Testing this, it does all we hoped for and works for delay orders from 1 to 9, selected as a parameter as desired. We could import this into any number of modules and use it many times in our model. Ideally, though, we could put it in a macro and hide the messy computations and any module connections out of the way. We have two problems in turning this into a macro:
- Macros have only one output (they are invoked just like builtin functions). This is easily resolved by creating two macros with identical parameters and structure but different outputs.
- At this date, Stella® does not support arrays in macros. That means we have to unfold this formulation into many separate stocks. We will turn our attention to this now.

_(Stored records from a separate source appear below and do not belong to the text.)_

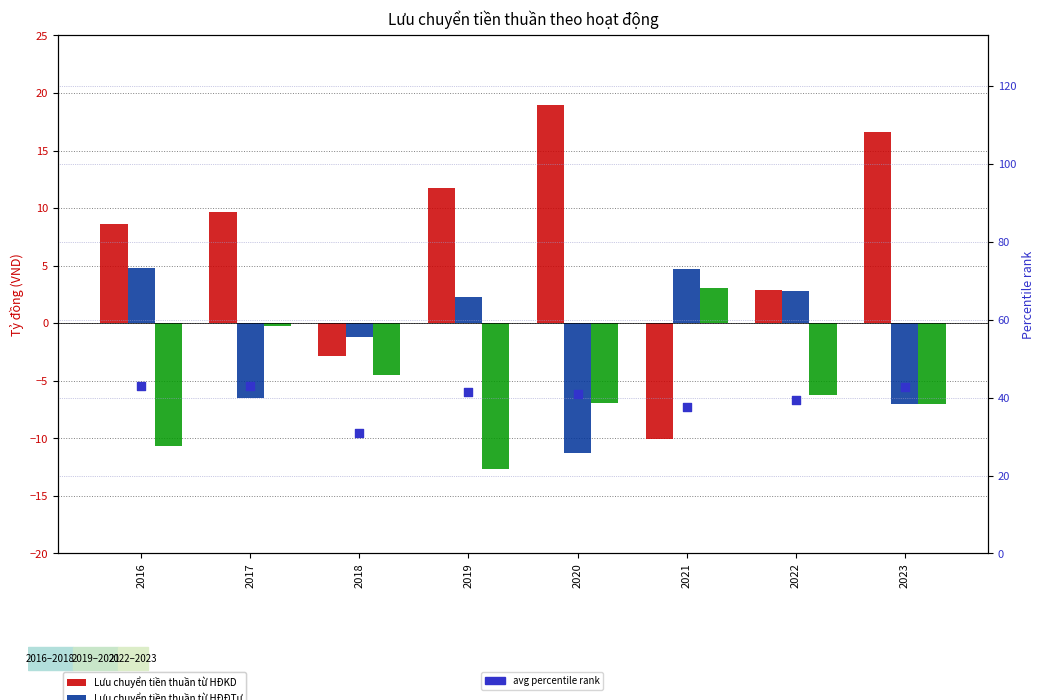

Which series has the largest Y range (max minus min)?

Lưu chuyển tiền thuần từ HĐKD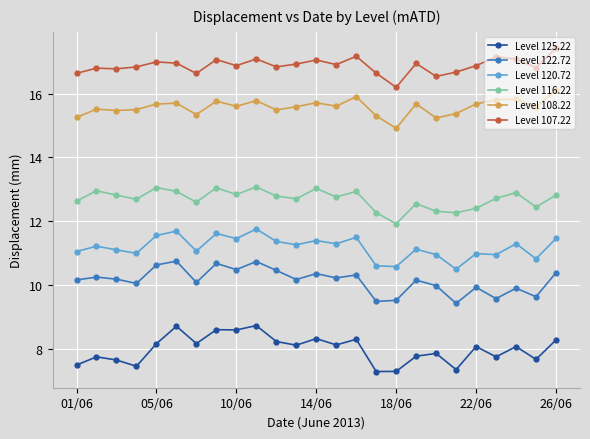

What is the maximum value for Level 107.22?

17.4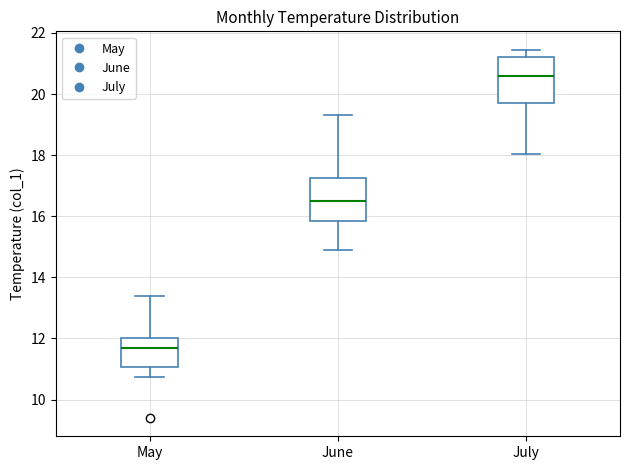

Which box has the highest median line?

July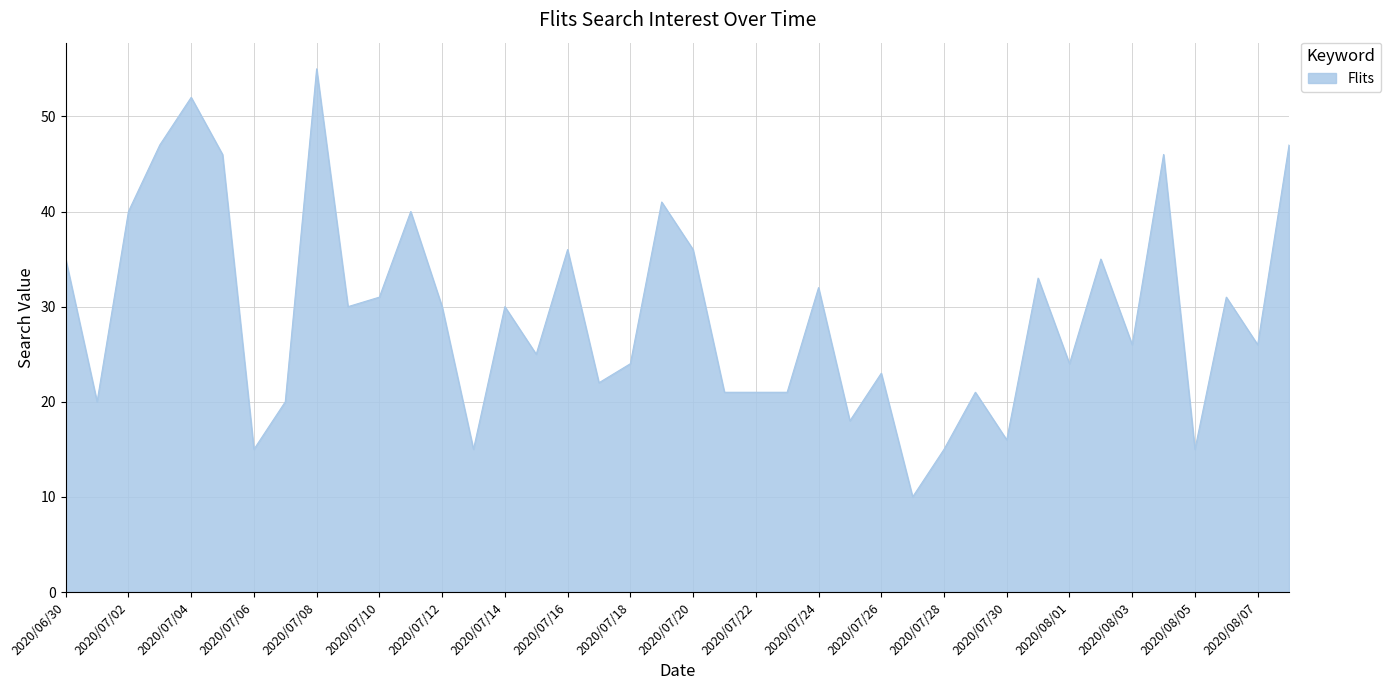

What is the smallest value displayed?

10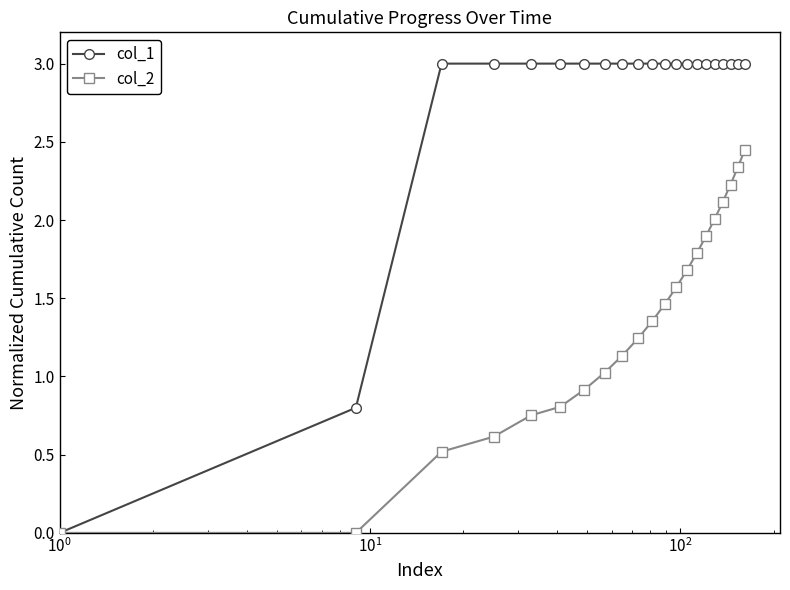

True or false: col_2 has more than 1 interior local peaks.

False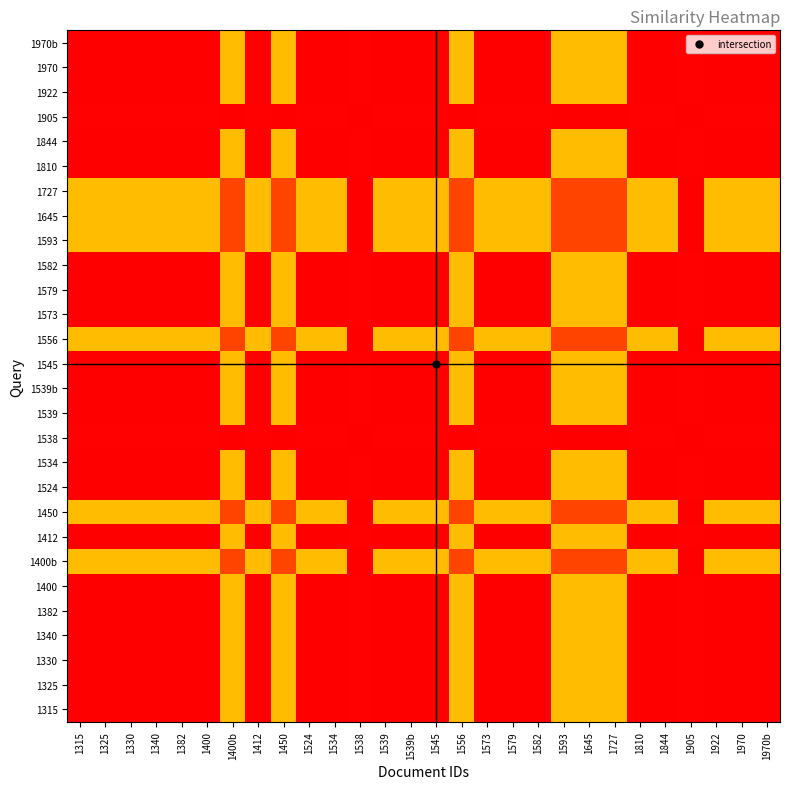

Which has a higher value, 1582 or 1524?

1582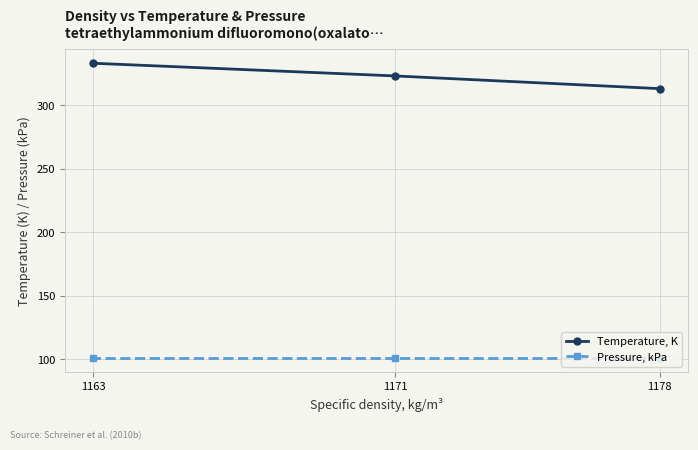

List the series in order of their peak value, highest first.

Temperature, K, Pressure, kPa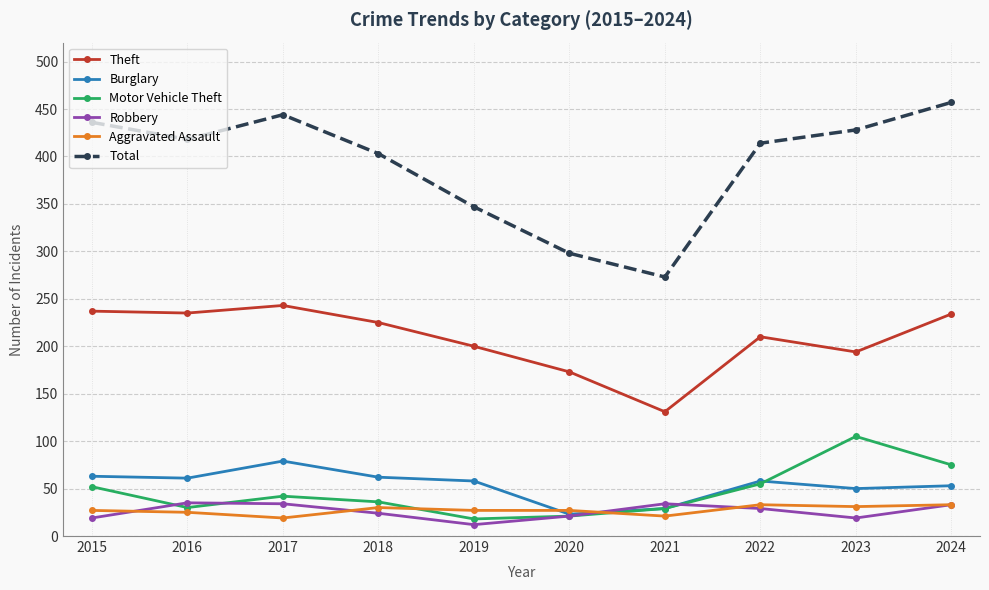

The value of Theft at 2015 is 237. True or false?

True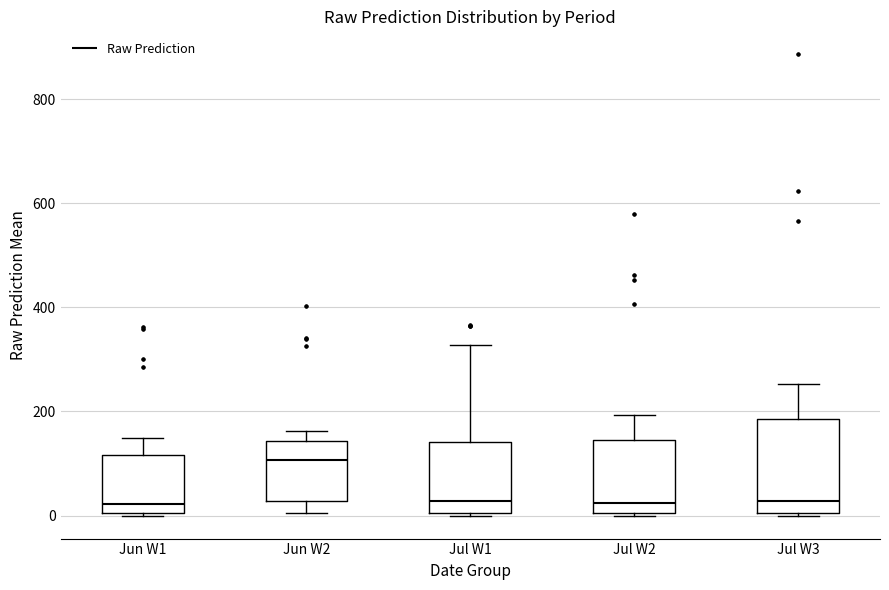

Reading left to right, read every box against the y-axis: the position of its median line, the range the box covers, and the ends of its whiskers. The values are not printed on the chart, so give them approximately, as read against the axis.

Jun W1: median 20, box 0 to 120, whiskers 0 to 140
Jun W2: median 100, box 20 to 140, whiskers 0 to 160
Jul W1: median 20, box 0 to 140, whiskers 0 to 320
Jul W2: median 20, box 0 to 140, whiskers 0 to 200
Jul W3: median 20, box 0 to 180, whiskers 0 to 260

In unfolding this from an array representation to an explicit one, one might be tempted to create a main chain of nine stocks. This can work, but makes the formulation much more complicated (you either have to exit all the material at the correct stock based on N or only include the first N stocks in your sums). It makes more sense to be more literal in the translation from the array, creating separate inflows and outflows for each stock and connecting the outflow of one stage to the inflow of the next stage, just as we did with the array. Here are the first two stages (the rest follow the same pattern as stage 2):
Instead of having a separate stage fraction variable for each stage, I buried the formula in the respective early exit flows. For example, the equation for early exit 2 is:
IF sum_of_stages <> 0 THEN possible_early_exit*stage_2/sum_of_stages ELSE 0
The variable sum of stages is just the sum of stocks stage 1 through stage 9. The equation for the in stage 2 through in stage 9 have to stop the flow continuing down the chain once N stocks have been passed through. The in stage 2 equation is:
IF N >= 2 THEN to_stage_2 ELSE 0
Stage 3 compares N against 3, stage 4 compares N against 4, etc. Finding the value of early out is easy. It just sums early exit 1 through early exit 9. Finding the value of out is more complicated. We have to explicitly check N to find the correct outflow:
IF N = 1
THEN to_stage_2
ELSE IF N = 2
THEN to_stage_3
ELSE IF N = 3
THEN to_stage_4
ELSE …
The last step is to place these in two macros. I called one DELAYN2OUT and the other DELAYN2OUT2ND (to get the second outflow). They both take the same parameters I listed for the array-based version – and in that order (and can be downloaded here). Here is how I used them in my SEIR model:
The equation for becoming infected is:
DELAYN2OUT(becoming_exposed, time_to_show_symptoms, distribution,
0, desired_testing)
The equation for quarantining exposed is the same except it used DELAYN2OUT2ND. The entire model can be downloaded here. A two things to note about this model: First, I assume that all Infected people show symptoms and self-isolate. This is not the case with COVID-19, but means the above macros are not used again here as the impact would be small. Second, the next step would be to disaggregate by severity or age group. This would then give you some people exiting Infected due to symptoms showing and others staying with no symptoms. You would then need the above macros across Infected. You could then also have different contact rates and different death rates for the different groups.